The Ministry expects these projects to attract approximately 5.2 billion Saudi riyals (US$1.4 billion) of private sector investment. All Round Two projects will require a minimum percentage of local content that will be calculated according to the mechanism defined by the Local Content & Government Procurement Authority (‘LCGPA’), which aims to increase the value added contribution of products and services to the national economy. As part of Vision 2030, NREP paves the way for the Kingdom to build a reliable and efficient domestic renewable energy sector over the next decade, and these will include power generation projects as well as local manufacturing of related components. Projects within Round Two will carry a minimum requirement of 17 per cent local content as calculated by the mechanisms defined by the LCGPA, which aims to increase the value-added contribution of products and services in the national economy.
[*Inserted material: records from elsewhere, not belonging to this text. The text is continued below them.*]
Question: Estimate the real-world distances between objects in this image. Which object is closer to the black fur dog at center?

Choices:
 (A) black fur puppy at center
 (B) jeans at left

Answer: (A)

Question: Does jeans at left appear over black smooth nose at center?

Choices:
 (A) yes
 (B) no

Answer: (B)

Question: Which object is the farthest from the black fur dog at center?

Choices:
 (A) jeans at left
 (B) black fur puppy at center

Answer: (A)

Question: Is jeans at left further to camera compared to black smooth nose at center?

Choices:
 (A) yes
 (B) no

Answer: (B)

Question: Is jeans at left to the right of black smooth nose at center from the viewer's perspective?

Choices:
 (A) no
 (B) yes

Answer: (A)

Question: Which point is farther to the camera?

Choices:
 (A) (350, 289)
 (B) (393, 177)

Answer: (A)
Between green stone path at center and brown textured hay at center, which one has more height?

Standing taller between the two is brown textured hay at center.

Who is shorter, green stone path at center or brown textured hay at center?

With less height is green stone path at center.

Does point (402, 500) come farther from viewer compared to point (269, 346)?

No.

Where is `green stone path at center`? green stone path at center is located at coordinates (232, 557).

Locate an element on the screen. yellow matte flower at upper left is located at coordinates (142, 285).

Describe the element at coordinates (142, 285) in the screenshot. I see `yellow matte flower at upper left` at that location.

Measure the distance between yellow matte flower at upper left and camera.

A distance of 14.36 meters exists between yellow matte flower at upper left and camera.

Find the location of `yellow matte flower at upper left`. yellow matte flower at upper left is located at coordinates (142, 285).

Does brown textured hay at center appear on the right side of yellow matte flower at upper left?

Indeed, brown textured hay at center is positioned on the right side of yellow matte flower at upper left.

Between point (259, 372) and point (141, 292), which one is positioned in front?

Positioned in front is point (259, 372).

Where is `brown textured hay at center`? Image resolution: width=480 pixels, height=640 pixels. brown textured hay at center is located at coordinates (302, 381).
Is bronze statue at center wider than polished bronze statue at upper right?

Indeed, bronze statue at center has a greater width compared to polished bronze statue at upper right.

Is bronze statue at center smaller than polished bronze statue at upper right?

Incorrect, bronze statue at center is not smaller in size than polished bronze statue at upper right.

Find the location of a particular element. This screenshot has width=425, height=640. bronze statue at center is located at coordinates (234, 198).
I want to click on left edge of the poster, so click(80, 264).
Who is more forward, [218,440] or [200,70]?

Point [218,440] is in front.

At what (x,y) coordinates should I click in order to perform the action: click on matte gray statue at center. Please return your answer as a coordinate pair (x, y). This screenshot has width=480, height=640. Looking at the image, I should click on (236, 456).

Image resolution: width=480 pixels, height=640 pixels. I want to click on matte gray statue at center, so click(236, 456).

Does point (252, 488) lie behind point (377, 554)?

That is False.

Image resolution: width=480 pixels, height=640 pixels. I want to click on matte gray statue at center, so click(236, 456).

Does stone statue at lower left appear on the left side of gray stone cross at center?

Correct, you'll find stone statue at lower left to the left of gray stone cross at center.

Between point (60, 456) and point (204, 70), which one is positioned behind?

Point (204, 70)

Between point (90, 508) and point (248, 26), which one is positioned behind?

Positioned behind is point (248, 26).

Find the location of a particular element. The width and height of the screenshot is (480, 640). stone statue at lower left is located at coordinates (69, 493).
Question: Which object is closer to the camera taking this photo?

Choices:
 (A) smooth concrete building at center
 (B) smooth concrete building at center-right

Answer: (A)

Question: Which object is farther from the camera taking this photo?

It is not just big projects that are in play (and we have not touched on mega-projects such as Neom in this article). The King Abdullah Petroleum Studies and Research Centre (‘KAPSARC’) recently published a study  in relation to rooftop solar installations in Mosques. A 124 kilowatt PV system was installed and commissioned on the rooftop of a mosque in Riyadh, Saudi Arabia. With net metering, PV reduces the mosque’s energy bill by 50 per cent. With appropriate planning, net metering could bring the bill down to zero. Using satellite data the KAPSARC analysis considered rooftops in residential, mosque, shopping mall, and health care buildings within the Riyadh area. The upper limit of rooftop solar PV capacity that can be deployed in the city of Riyadh was found to be 4.34 gigawatts (GW). This capacity represents nearly 22 per cent of the peak load and can satisfy approximately nine per cent of the energy requirement in the greater Riyadh region. The prospects for rooftop solar in the Kingdom are significant. The Public Investment Fund has also recently established the National Energy Services Company (‘Tarshid’), a collaborative effort between the Ministry of Energy, Industry and Mineral Resources, the Ministry of Finance and the Saudi Energy Efficiency Center, to act as a catalyst for the development of a more energy efficient Saudi Arabia. Its particular focus will be buildings and street-lighting retrofits and renewable energy. These kinds of benchmarks will also have to wash through to the country’s emerging PPP programme. Seeding this kind of local ecosystem will create thousands of sustainable jobs – again a key target of the country’s transformation agenda.
Since 2016 huge strides have been in realising the goals of Vision 2030. Fully embedding and mainstreaming environmental initiatives is a crucial part of that platform for renewal. As indicated above in our sketch of the developing regulatory environment the burden will rapidly shift onto proving your business’ green credentials – the era of green-washing is over.